TASK ITEM
Exact repetition of every record is required.

── DATA FOR REVIEW

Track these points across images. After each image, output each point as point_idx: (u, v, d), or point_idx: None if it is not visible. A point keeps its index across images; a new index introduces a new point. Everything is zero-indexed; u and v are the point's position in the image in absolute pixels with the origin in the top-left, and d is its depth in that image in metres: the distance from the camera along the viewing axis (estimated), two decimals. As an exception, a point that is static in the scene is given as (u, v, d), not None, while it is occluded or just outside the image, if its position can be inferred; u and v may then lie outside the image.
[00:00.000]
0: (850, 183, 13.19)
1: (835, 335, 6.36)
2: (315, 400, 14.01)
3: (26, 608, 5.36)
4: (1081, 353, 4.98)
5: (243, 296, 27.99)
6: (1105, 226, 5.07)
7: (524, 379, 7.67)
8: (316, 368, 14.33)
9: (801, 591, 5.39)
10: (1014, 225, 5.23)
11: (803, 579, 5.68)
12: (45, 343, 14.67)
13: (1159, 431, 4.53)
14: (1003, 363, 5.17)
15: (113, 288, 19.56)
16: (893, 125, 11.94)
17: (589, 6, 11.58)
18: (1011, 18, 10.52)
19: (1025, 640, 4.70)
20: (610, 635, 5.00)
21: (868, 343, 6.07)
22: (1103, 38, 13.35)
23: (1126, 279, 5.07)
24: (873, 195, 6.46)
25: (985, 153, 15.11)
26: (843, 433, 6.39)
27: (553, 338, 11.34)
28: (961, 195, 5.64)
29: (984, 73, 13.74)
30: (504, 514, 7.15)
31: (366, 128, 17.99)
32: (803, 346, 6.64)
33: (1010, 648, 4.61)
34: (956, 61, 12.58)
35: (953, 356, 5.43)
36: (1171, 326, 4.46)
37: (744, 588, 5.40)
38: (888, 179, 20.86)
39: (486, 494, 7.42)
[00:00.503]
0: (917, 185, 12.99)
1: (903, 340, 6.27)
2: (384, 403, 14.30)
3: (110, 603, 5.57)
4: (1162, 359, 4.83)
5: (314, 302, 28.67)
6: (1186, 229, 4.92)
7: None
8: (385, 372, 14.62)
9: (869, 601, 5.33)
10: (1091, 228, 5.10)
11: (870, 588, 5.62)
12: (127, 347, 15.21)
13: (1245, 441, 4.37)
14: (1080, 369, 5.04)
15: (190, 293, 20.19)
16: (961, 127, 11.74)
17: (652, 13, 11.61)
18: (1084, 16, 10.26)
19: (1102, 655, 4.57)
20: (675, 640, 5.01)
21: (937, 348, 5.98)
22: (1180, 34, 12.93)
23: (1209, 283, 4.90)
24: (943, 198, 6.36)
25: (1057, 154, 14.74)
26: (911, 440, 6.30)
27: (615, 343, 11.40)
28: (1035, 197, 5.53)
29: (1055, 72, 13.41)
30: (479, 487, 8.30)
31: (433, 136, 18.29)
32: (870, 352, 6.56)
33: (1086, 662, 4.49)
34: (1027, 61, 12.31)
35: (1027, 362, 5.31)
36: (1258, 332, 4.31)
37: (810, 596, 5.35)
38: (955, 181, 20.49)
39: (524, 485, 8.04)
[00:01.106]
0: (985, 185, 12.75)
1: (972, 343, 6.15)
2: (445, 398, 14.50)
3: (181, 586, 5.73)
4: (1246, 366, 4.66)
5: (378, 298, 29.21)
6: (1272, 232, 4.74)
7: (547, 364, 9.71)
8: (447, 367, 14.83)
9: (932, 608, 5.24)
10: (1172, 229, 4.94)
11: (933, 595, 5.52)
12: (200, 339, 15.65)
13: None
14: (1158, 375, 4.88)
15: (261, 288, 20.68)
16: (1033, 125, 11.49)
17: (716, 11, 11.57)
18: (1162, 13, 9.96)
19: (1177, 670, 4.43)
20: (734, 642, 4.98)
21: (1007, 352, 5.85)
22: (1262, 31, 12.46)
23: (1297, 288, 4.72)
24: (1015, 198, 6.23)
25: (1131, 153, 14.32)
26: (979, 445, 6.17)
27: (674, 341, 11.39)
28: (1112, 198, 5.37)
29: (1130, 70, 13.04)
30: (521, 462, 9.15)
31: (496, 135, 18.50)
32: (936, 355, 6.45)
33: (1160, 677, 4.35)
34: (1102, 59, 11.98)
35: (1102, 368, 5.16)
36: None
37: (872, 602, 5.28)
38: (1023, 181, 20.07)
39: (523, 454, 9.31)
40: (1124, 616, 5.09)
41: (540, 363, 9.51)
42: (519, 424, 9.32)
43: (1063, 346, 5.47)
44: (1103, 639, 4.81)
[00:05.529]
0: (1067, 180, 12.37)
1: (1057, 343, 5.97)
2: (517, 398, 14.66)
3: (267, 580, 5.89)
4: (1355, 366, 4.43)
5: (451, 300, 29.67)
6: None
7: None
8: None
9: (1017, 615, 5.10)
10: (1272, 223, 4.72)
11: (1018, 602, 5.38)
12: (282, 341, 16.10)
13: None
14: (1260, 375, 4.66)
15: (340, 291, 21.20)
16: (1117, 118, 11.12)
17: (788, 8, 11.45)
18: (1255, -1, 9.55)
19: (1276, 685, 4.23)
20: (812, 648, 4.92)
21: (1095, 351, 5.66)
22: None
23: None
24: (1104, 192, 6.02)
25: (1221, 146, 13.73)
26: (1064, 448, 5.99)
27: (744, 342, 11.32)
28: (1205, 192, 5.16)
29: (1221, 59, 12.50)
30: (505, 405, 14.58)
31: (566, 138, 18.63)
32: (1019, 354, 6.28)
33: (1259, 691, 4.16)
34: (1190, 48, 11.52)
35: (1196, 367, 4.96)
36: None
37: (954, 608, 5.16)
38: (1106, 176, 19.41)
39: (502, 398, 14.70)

────

PROBLEM SOLUTION
Track these points across images. After each image, output each point as point_idx: (u, v, d), or point_idx: None if it is not visible. A point keeps its index across images; a new index introduces a new point. Everything is zero-indexed; u and v are the point's position in the image in absolute pixels with the origin in the top-left, and d is its depth in that image in metres: the distance from the camera along the viewing axis (estimated), two decimals. As an exception, a point that is static in the scene is given as (u, v, d), not None, while it is occluded or just outside the image, if its position can be inferred; u and v may then lie outside the image.
[00:00.000]
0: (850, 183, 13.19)
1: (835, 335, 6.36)
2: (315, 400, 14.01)
3: (26, 608, 5.36)
4: (1081, 353, 4.98)
5: (243, 296, 27.99)
6: (1105, 226, 5.07)
7: (524, 379, 7.67)
8: (316, 368, 14.33)
9: (801, 591, 5.39)
10: (1014, 225, 5.23)
11: (803, 579, 5.68)
12: (45, 343, 14.67)
13: (1159, 431, 4.53)
14: (1003, 363, 5.17)
15: (113, 288, 19.56)
16: (893, 125, 11.94)
17: (589, 6, 11.58)
18: (1011, 18, 10.52)
19: (1025, 640, 4.70)
20: (610, 635, 5.00)
21: (868, 343, 6.07)
22: (1103, 38, 13.35)
23: (1126, 279, 5.07)
24: (873, 195, 6.46)
25: (985, 153, 15.11)
26: (843, 433, 6.39)
27: (553, 338, 11.34)
28: (961, 195, 5.64)
29: (984, 73, 13.74)
30: (504, 514, 7.15)
31: (366, 128, 17.99)
32: (803, 346, 6.64)
33: (1010, 648, 4.61)
34: (956, 61, 12.58)
35: (953, 356, 5.43)
36: (1171, 326, 4.46)
37: (744, 588, 5.40)
38: (888, 179, 20.86)
39: (486, 494, 7.42)
[00:00.503]
0: (917, 185, 12.99)
1: (903, 340, 6.27)
2: (384, 403, 14.30)
3: (110, 603, 5.57)
4: (1162, 359, 4.83)
5: (314, 302, 28.67)
6: (1186, 229, 4.92)
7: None
8: (385, 372, 14.62)
9: (869, 601, 5.33)
10: (1091, 228, 5.10)
11: (870, 588, 5.62)
12: (127, 347, 15.21)
13: (1245, 441, 4.37)
14: (1080, 369, 5.04)
15: (190, 293, 20.19)
16: (961, 127, 11.74)
17: (652, 13, 11.61)
18: (1084, 16, 10.26)
19: (1102, 655, 4.57)
20: (675, 640, 5.01)
21: (937, 348, 5.98)
22: (1180, 34, 12.93)
23: (1209, 283, 4.90)
24: (943, 198, 6.36)
25: (1057, 154, 14.74)
26: (911, 440, 6.30)
27: (615, 343, 11.40)
28: (1035, 197, 5.53)
29: (1055, 72, 13.41)
30: (479, 487, 8.30)
31: (433, 136, 18.29)
32: (870, 352, 6.56)
33: (1086, 662, 4.49)
34: (1027, 61, 12.31)
35: (1027, 362, 5.31)
36: (1258, 332, 4.31)
37: (810, 596, 5.35)
38: (955, 181, 20.49)
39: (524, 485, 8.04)
[00:01.106]
0: (985, 185, 12.75)
1: (972, 343, 6.15)
2: (445, 398, 14.50)
3: (181, 586, 5.73)
4: (1246, 366, 4.66)
5: (378, 298, 29.21)
6: (1272, 232, 4.74)
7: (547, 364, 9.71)
8: (447, 367, 14.83)
9: (932, 608, 5.24)
10: (1172, 229, 4.94)
11: (933, 595, 5.52)
12: (200, 339, 15.65)
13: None
14: (1158, 375, 4.88)
15: (261, 288, 20.68)
16: (1033, 125, 11.49)
17: (716, 11, 11.57)
18: (1162, 13, 9.96)
19: (1177, 670, 4.43)
20: (734, 642, 4.98)
21: (1007, 352, 5.85)
22: (1262, 31, 12.46)
23: (1297, 288, 4.72)
24: (1015, 198, 6.23)
25: (1131, 153, 14.32)
26: (979, 445, 6.17)
27: (674, 341, 11.39)
28: (1112, 198, 5.37)
29: (1130, 70, 13.04)
30: (521, 462, 9.15)
31: (496, 135, 18.50)
32: (936, 355, 6.45)
33: (1160, 677, 4.35)
34: (1102, 59, 11.98)
35: (1102, 368, 5.16)
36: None
37: (872, 602, 5.28)
38: (1023, 181, 20.07)
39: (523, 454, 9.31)
40: (1124, 616, 5.09)
41: (540, 363, 9.51)
42: (519, 424, 9.32)
43: (1063, 346, 5.47)
44: (1103, 639, 4.81)
[00:05.529]
0: (1067, 180, 12.37)
1: (1057, 343, 5.97)
2: (517, 398, 14.66)
3: (267, 580, 5.89)
4: (1355, 366, 4.43)
5: (451, 300, 29.67)
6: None
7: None
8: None
9: (1017, 615, 5.10)
10: (1272, 223, 4.72)
11: (1018, 602, 5.38)
12: (282, 341, 16.10)
13: None
14: (1260, 375, 4.66)
15: (340, 291, 21.20)
16: (1117, 118, 11.12)
17: (788, 8, 11.45)
18: (1255, -1, 9.55)
19: (1276, 685, 4.23)
20: (812, 648, 4.92)
21: (1095, 351, 5.66)
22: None
23: None
24: (1104, 192, 6.02)
25: (1221, 146, 13.73)
26: (1064, 448, 5.99)
27: (744, 342, 11.32)
28: (1205, 192, 5.16)
29: (1221, 59, 12.50)
30: (505, 405, 14.58)
31: (566, 138, 18.63)
32: (1019, 354, 6.28)
33: (1259, 691, 4.16)
34: (1190, 48, 11.52)
35: (1196, 367, 4.96)
36: None
37: (954, 608, 5.16)
38: (1106, 176, 19.41)
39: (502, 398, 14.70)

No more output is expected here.